We are transparent about this because the alternative — claiming full compliance from automated scans — is how overlay vendors got fined by the FTC. AccessPulse handles the automated layer reliably. For the other 43%, we recommend pairing automated scans with periodic manual audits.
Scoring methodology
The AccessPulse score (0–100) is computed as a weighted ratio of passing checks to total checks:
score = passes / (passes + weighted_violations) * 100
Severity weights:
critical = 10x (e.g., missing form labels, no alt text)
serious = 5x (e.g., low color contrast)
moderate = 2x (e.g., heading order skipped)
minor = 1x (e.g., redundant ARIA role)This means a single critical violation (like an unlabeled form on a login page) impacts the score more than several minor issues. We weight this way because critical violations directly block users from completing tasks.
Infrastructure
- Scanner runtime: Isolated containers with headless Chromium. Each scan gets a fresh browser instance — no shared state, no cookies persisted.
- Data storage: Scan results are stored in a PostgreSQL database. We do not store page content, DOM snapshots, or screenshots — only the structured accessibility report.
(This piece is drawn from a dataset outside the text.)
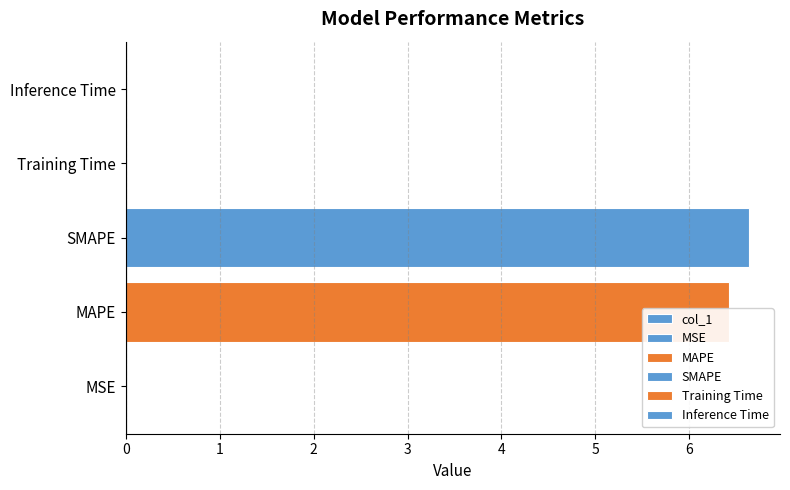

Rank the categories by value from highest to lowest.

SMAPE, MAPE, Inference Time, Training Time, MSE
- Security: URLs are validated against SSRF attacks (private IP ranges, metadata endpoints, non-HTTP protocols are blocked). Scan results are scoped to the requesting user.
Open source foundation
AccessPulse is built on axe-core (MPL-2.0 license), the same engine used by Google, Microsoft, and the US government for accessibility testing. We chose axe-core over alternatives like htmlCS (used by Pa11y) or WAVE because of its active maintenance, comprehensive rule coverage, and industry adoption. AccessPulse is not affiliated with or endorsed by Deque Systems.